Other lifestyle changes can be recommended to people in order to prevent hypertension or help treat it:
- Loose weight. The bigger you are, the harder your heart has to work to supply all your body needs with blood. Being even slightly overweight is a contributing factor to hypertension especially if you have an apple-shaped body carrying extra pounds around your waist line. Loosing extra pounds has a great effect on the blood pressure even if you didn’t reach your best weight.
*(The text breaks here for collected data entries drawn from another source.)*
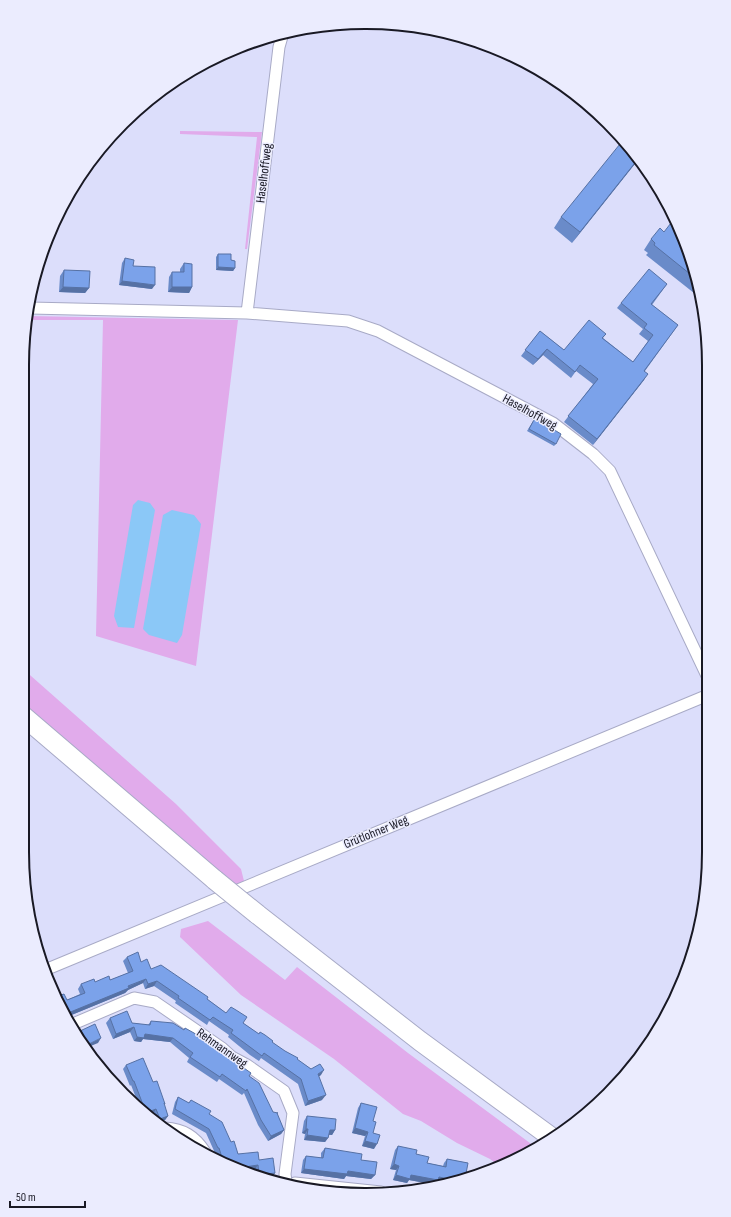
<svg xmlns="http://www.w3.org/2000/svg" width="731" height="1217" font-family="'Sofia Sans Condensed',sans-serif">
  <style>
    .green { fill: #e1abeb }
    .water { fill: #8bc8f7 }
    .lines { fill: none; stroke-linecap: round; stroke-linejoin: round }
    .minor-casing { stroke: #a8aac6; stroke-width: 13 }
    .trunk-casing { stroke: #a8aac6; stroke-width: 21 }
    .minor { stroke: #fff; stroke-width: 11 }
    .trunk { stroke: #fff; stroke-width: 19 }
    .trunk-bridge-casing { stroke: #a8aac6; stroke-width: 21; stroke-linecap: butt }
    .trunk-bridge { stroke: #fff; stroke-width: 19 }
    .wall { fill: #6a8bc9 }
    .shaded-wall { fill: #5671a4 }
    .building { fill: #7ba2ea; stroke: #5671a4 }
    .labels { text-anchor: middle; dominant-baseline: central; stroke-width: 3; stroke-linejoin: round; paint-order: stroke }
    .street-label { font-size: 13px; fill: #191924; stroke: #ebecfe }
    .rim { fill: none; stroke: #191924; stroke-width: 2 }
  </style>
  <rect width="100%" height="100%" fill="#dcdefb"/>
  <!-- green -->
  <path class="green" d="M551,77L557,80L610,127L550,80Z
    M180,131L262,132L247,249H245L257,137L180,134Z
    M28,316L238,320L196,666L96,636L103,320H27Z
    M22,668L176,804L241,869L244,881L235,885L22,707Z
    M208,921L285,980L297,967L408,1053L534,1146L498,1165L490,1159L457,1143L421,1121L403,1114L334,1059L241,995L180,937L181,929Z"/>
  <!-- water -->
  <path class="water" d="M138,500L150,503L155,510L134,628L118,627L114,616L133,505Z
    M172,510L194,515L201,524L182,635L177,643L149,635L143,629L163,515Z"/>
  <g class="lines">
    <defs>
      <path id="minor" d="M30,308L247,313L348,321L378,331L553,423L593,454L610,471L708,678
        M247,313L279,47L283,33
        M45,970L708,695
        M73,1024L134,998L155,1002L222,1048L232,1057L247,1065L284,1091L293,1113L285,1174L286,1182
        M165,1128C183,1129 195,1136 205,1152
        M295,1183L381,1192"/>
      <path id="trunk" d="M22,715L215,880
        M257,914L420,1041L551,1137"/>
    </defs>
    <!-- minor casing -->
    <use href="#minor" class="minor-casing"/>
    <!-- trunk casing -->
    <use href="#trunk" class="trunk-casing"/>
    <!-- minor -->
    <use href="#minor" class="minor"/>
    <!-- trunk -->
    <use href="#trunk" class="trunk"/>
    <defs>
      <path id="trunk-bridge" d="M215,880L257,914"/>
    </defs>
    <!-- trunk-bridge casing -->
    <use href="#trunk-bridge" class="trunk-bridge-casing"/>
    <!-- trunk-bridge -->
    <use href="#trunk-bridge" class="trunk-bridge"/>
  </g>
  <!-- wall -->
  <path class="wall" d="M638,160L572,243L554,228L561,217Z
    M664,232L691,255L699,297L646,255L648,253L644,250L651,239Z
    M218,254L231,260L235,268L233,271L216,270V257Z
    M125,258L133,266L152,289L119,285L122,263Z
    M184,263L192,287L189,293L168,292L169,277L172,272H180V269Z
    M64,270L89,288L85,293L59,292L60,276Z
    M667,284L652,305L678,325L645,371L644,380L593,445L564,422L593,384L576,371L571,378L543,355L533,365L521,356L540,331L564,350L606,334L603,338L633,362L648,341L639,334L643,329L617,308L621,303Z
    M535,418L556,444L554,446L527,431Z
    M127,957L141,962L151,969L207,999L226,1013L243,1023L259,1034L311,1069L321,1075L319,1076L322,1100L305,1106L298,1084L261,1058L259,1061L250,1055L228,1037L229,1035L209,1021L207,1025L175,1003L176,1001L154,986L145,989L143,983L128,990L125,993L69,1016L58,996L67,1000L80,994L78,989L81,984L110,980L128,973L123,961Z
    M110,1018L132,1023L148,1025L151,1021L249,1076L273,1112L277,1114L284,1130L281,1134L268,1141L258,1125L244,1093L242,1095L219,1079L217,1082L187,1062L189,1058L170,1042L143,1039L141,1042L134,1041L130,1032L113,1039L106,1023Z
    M126,1065L153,1082L165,1104L164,1105L168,1116L165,1120L159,1122L155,1119L153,1114L151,1115L138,1103L131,1085L130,1086L123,1069Z
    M178,1097L189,1103L191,1100L209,1114L231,1142L238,1154L259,1160L275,1173L272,1177L263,1178L256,1177L255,1169L243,1171L218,1158L216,1152L215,1153L206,1133L172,1114L175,1102Z
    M361,1103L373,1121V1133L374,1149L362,1146L365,1136L352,1133L358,1108Z
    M307,1116L335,1130L332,1135H329L328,1138L325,1142L304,1140L305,1134L302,1133L304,1121Z
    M398,1146L416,1154L427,1163L443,1166L444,1163L447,1159L468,1163L437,1182L436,1183L431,1184L409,1180L407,1183L393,1180L396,1170L390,1169L395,1150Z
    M325,1148L361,1160L375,1175L371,1179L346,1176L344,1179L301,1173L303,1160L306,1156L321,1158V1153Z"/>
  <!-- shaded-wall -->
  <path class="shaded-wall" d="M638,159V160L572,243L580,232Z
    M218,267L235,268L233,271L216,270Z
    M122,281L155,285L152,289L119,285Z
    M63,287L89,288L85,293L59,292Z
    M172,287H192L189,293L168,292Z
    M547,349L543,355L533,365L538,359Z
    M648,374L644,380L593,445L597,439Z
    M146,979L143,983L128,990L125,993L69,1016L68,1013Z
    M157,981L154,986L145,989L148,984Z
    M134,1027L130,1032L113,1039L116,1034Z
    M145,1034L173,1038L170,1042L143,1039L141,1042L134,1041L137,1037Z
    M101,1038L98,1043L86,1048L85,1046Z
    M324,1070L321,1075L315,1079L318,1074Z
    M326,1095L322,1100L305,1106L308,1101Z
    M156,1109L153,1114L151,1115L148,1112Z
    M168,1116L165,1120L159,1122L158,1121L160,1119Z
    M355,1128L368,1132L365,1136L352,1133Z
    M306,1129H308L305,1134L302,1133Z
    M284,1130L281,1134L268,1141L271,1136Z
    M330,1130H335L332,1135L327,1134Z
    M307,1135L328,1138L325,1142L304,1140Z
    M365,1141L377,1144L374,1149L362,1146Z
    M394,1164L399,1166L396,1170L390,1169Z
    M258,1165L255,1169L243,1171L238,1168Z
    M304,1169L348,1171L375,1175L371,1179L346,1176L344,1179L301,1173Z
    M275,1173L272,1177L263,1178L258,1177L259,1175Z
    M396,1175H411L439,1177L454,1180L440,1183L437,1182L436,1183L431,1184L409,1180L407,1183L393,1180Z"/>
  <!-- building -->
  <path class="building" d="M624,139L638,159L580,232L561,217Z
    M674,219L691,255L695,278L654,245L655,243L651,239L660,228L664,232Z
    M218,254H231V260L235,261V268L218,267Z
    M125,258L134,260L133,266L155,267V285L122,281Z
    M184,263L192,264V287H172V272H184Z
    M649,269L667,284L651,304L678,325L644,371L648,374L597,439L568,416L598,379L580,365L575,372L547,349L538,359L525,350L540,331L564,350L589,320L606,334L602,338L633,362L653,335L644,328L647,324L621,303Z
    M64,270L90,271L89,288L63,287Z
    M535,418L561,434L556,444L529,429Z
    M138,952L141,962L147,959L151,969L161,965L208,997L207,999L226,1013L231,1007L236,1010L247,1017L243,1023L259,1034L260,1032L265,1035L273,1041L272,1042L285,1051L298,1058L297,1059L311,1069L320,1064L324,1070L318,1074L326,1095L308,1101L301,1079L264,1053L262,1056L254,1050L231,1033L233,1030L213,1017L210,1020L178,998L179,996L157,981L148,984L146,979L128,986L129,988L68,1013L58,996L64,994L67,1000L85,993L81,984L94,979L95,982L109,976L110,980L133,971L127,957Z
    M127,1011L132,1023L150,1025L151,1021L173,1023L184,1030L185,1028L194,1033L251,1073L249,1076L259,1083L273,1112L278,1113H277L284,1130L271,1136L261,1120L247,1089L246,1091L222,1074L220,1077L190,1057L193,1053L173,1038L145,1034L144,1038L137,1037L134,1027L116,1034L110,1018Z
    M95,1024L101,1038L85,1046L79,1034L81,1033L80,1031Z
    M143,1058L153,1082L157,1081L165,1104L164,1103L168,1116L160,1119L156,1109L148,1112L145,1110L134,1081H133L126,1065Z
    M110,1072L113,1079L106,1073Z
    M178,1097L189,1103L191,1100L211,1111L209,1114L222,1122L231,1142L234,1141L238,1154L258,1152L259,1160L273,1158L275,1173L259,1175L258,1165L238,1168V1169L223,1161L219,1148H218L209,1129L175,1109Z
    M361,1103L377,1107L373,1121L376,1122L373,1133L380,1135L377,1144L365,1141L368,1132L355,1128Z
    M307,1116L336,1119L335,1130H330L328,1138L307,1135L308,1129H306Z
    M180,1136L183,1141L176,1138Z
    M398,1146L417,1150L416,1154L429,1157L427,1163L446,1167L447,1159L468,1163L465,1179L454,1180L439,1177L438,1180L411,1175L410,1179L396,1175L399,1166L394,1164Z
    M325,1148L362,1154L361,1160L377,1162L375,1175L348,1171L347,1174L304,1169L306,1156L323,1158Z
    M351,1189L369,1191V1194L365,1195L351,1193Z"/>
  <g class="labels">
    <!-- street labels -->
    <g class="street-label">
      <text transform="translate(264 173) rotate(-83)">Haselhoffweg</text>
      <text transform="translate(530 412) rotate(29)">Haselhoffweg</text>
      <text transform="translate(376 832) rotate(-22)">Grütlohner Weg</text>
      <text transform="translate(222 1048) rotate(35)">Rehmannweg</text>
    </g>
  </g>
  <!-- crop -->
  <path d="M0 0H731V1217H0ZM365 29H366A336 336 0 0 1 702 365V852A336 336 0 0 1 366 1188H365A336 336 0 0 1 29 852V365A336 336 0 0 1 365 29Z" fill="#ebecfe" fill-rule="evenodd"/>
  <path class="rim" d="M365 29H366A336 336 0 0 1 702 365V852A336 336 0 0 1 366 1188H365A336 336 0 0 1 29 852V365A336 336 0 0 1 365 29Z"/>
  <!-- scale -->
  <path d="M10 1201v6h75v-6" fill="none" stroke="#191924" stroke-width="2"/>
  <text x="16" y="1201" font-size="12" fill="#191924" stroke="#ebecfe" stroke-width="3" paint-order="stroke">50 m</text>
</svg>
- Exercise. Aerobic exercise (jogging, biking, brisk walking) from three to five times a day for 30 minutes can reduce the blood pressure. There is a theory that aerobic exercise widens arterioles in the body reducing their resistance to a blood flow. Don’t overstretch yourself, especially in hot and humid weather.
- Sleep well.
- As much as possible avoid stress.
- Certain colors may be beneficial for high blood pressure some research says. Blue, green, and violet tend to relax the body and thus lower blood pressure, while red and yellow might rise it up. Music can reduce the stress also.
- Check your blood pressure with the doctor. If you have stages 1 or 2 of hypertension you need to take medications to lower your blood pressure along with the diet and lifestyle changes.